In May, Margolese published a column on the website of the Israeli daily Maariv detailing the degrading treatment she had endured during her monthly visits to a public mikveh, or ritual bath, a practice required by religious laws on marital intimacy. But rather than rally around her as it did in 2011, some in the modern Orthodox community turned on Margolese, subjecting her to a steady stream of online vitriol.

“I was airing our own dirty laundry as opposed to before, when I was airing another community’s dirty laundry,” she said. “I hear from so many women about their negative experiences [at the mikveh]. I thought people would say, ‘Yes, let’s change this.’ ”

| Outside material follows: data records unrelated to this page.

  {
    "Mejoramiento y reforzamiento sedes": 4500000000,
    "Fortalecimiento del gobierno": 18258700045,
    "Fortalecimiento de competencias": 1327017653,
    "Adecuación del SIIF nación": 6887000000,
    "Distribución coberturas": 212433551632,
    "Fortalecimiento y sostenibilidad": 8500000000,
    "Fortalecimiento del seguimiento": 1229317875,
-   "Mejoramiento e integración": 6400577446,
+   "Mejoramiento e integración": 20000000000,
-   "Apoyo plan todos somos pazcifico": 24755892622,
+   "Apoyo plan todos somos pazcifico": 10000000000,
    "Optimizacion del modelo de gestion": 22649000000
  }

Margolese, 32, is something of a reluctant activist. Unlike many Israeli social reformers, who aggressively seek media attention and speak in confident tones, Margolese is quiet and unassuming, cautious of offending friends and guarded when it comes to her personal life.

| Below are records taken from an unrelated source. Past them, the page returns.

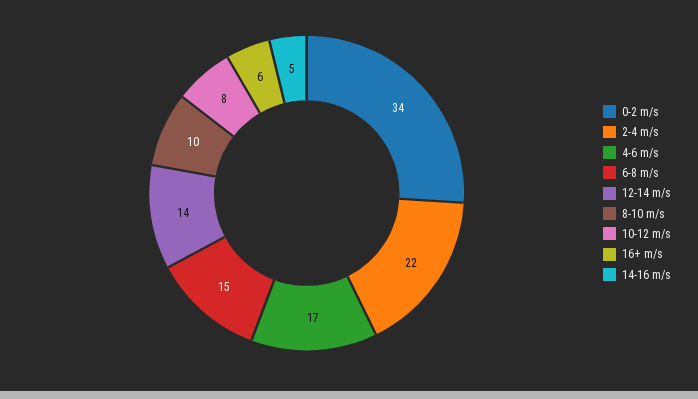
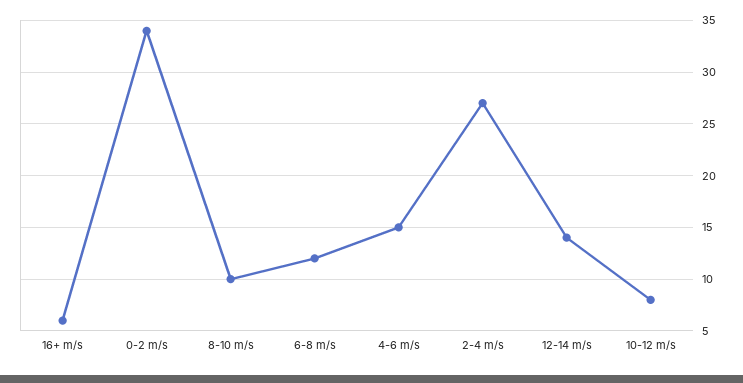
  {
    "0-2 m/s": 34,
-   "2-4 m/s": 22,
+   "2-4 m/s": 27,
-   "4-6 m/s": 17,
+   "4-6 m/s": 15,
-   "6-8 m/s": 15,
+   "6-8 m/s": 12,
    "12-14 m/s": 14,
    "8-10 m/s": 10,
    "10-12 m/s": 8,
-   "16+ m/s": 6,
+   "16+ m/s": 6
-   "14-16 m/s": 5
  }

She assumed the protest mantle two years ago, she says, mainly out of necessity. And from the time that conflict died down until the mikveh column, she largely retreated into private life, visiting Beit Shemesh’s Haredi neighborhoods only when necessary.

“I really have very mixed feelings about it because I want to make whatever changes I can possibly make, but on the other hand, being a public figure isn’t so simple,” she said. “Really the only way to change things is by being public. If you’re not public, nobody cares what you have to say.”

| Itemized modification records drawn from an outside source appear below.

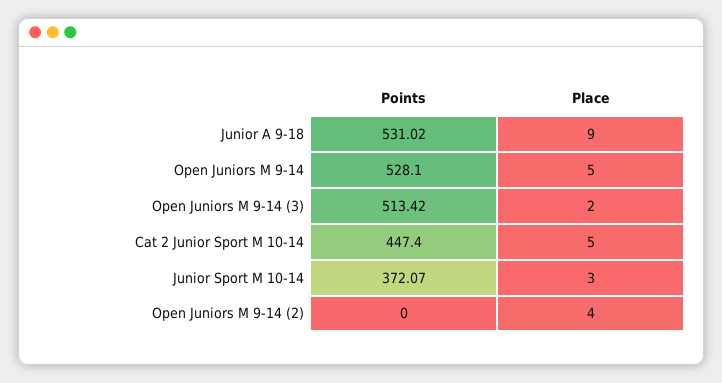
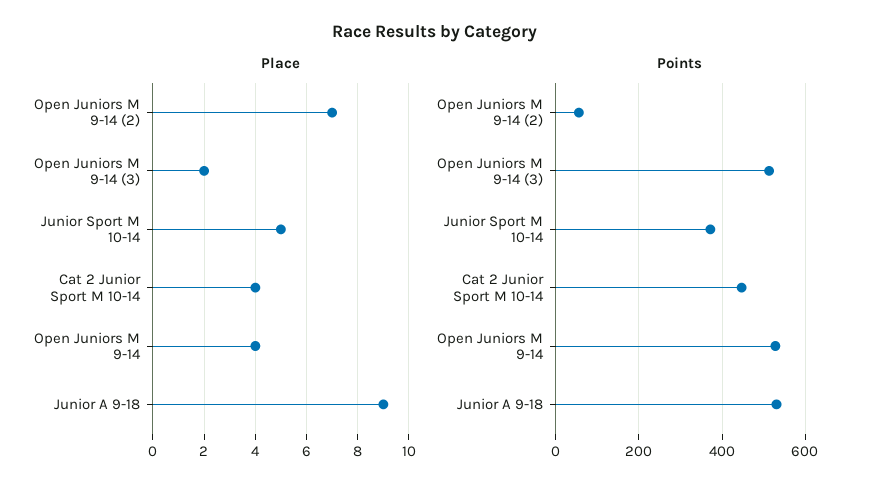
  {
    "Points": {
      "Junior A 9-18": 531.02,
      "Open Juniors M 9-14": 528.1,
      "Open Juniors M 9-14 (3)": 513.42,
      "Cat 2 Junior Sport M 10-14": 447.4,
      "Junior Sport M 10-14": 372.07,
-     "Open Juniors M 9-14 (2)": 0
+     "Open Juniors M 9-14 (2)": 60
    },
    "Place": {
      "Junior A 9-18": 9,
-     "Open Juniors M 9-14": 5,
+     "Open Juniors M 9-14": 4,
      "Open Juniors M 9-14 (3)": 2,
-     "Cat 2 Junior Sport M 10-14": 5,
+     "Cat 2 Junior Sport M 10-14": 4,
-     "Junior Sport M 10-14": 3,
+     "Junior Sport M 10-14": 5,
-     "Open Juniors M 9-14 (2)": 4
+     "Open Juniors M 9-14 (2)": 7
    }
  }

Born in Los Angeles, Margolese came to Israel at the age of 2. A self-identified feminist, Margolese says inequalities between men and women in Judaism have bothered her since she was a child, when she began to question why Orthodox men bless God each morning for not making them women. She apparently did not know or did not accept modern orthodox explanations that the blessing is not anti-feminist and in fact is an expression of thanks by men that they can perform mitzvahs that women are not required to keep.

Margoles now is living a more tranquil life in a town of secular and modern Orthodox families she prefers not to name. She plans to continue to be active on the mikveh issue, though in a more circumscribed way, conducting low-key meetings with activists and politicians, and confining her writing to her blog.

“I’d like to be a social activist,” she said. “I don’t think I have a thick enough skin to be a politician.”

In her mikveh column, Margolese described the way mikveh supervisors would question her Jewish observance and stare at her as she entered and left the water naked. An attendant would interrogate her about how thoroughly she cleaned herself and demand that she return to the sink for another wash.

“I’m supposed to feel clean after the mikveh,” Margolese wrote, “but instead I feel degraded and dirty.”

Soon after the column was published, Margolese was at a meeting of the Knesset Caucus for the Advancement of Women. She planned to stay afterward to meet politicians sympathetic to her cause, but shaken by a stream of negative comments being posted to her Facebook wall — some of them by friends — she left early.

“The humiliation I felt from these individuals was worse than all of my negative mikveh experiences all put together,” Margolese wrote on her blog. “I knew about the gossip going on around me. I cried for days. I couldn’t breathe. I stopped leaving my house other than to go to work. I decided that it is time to move.”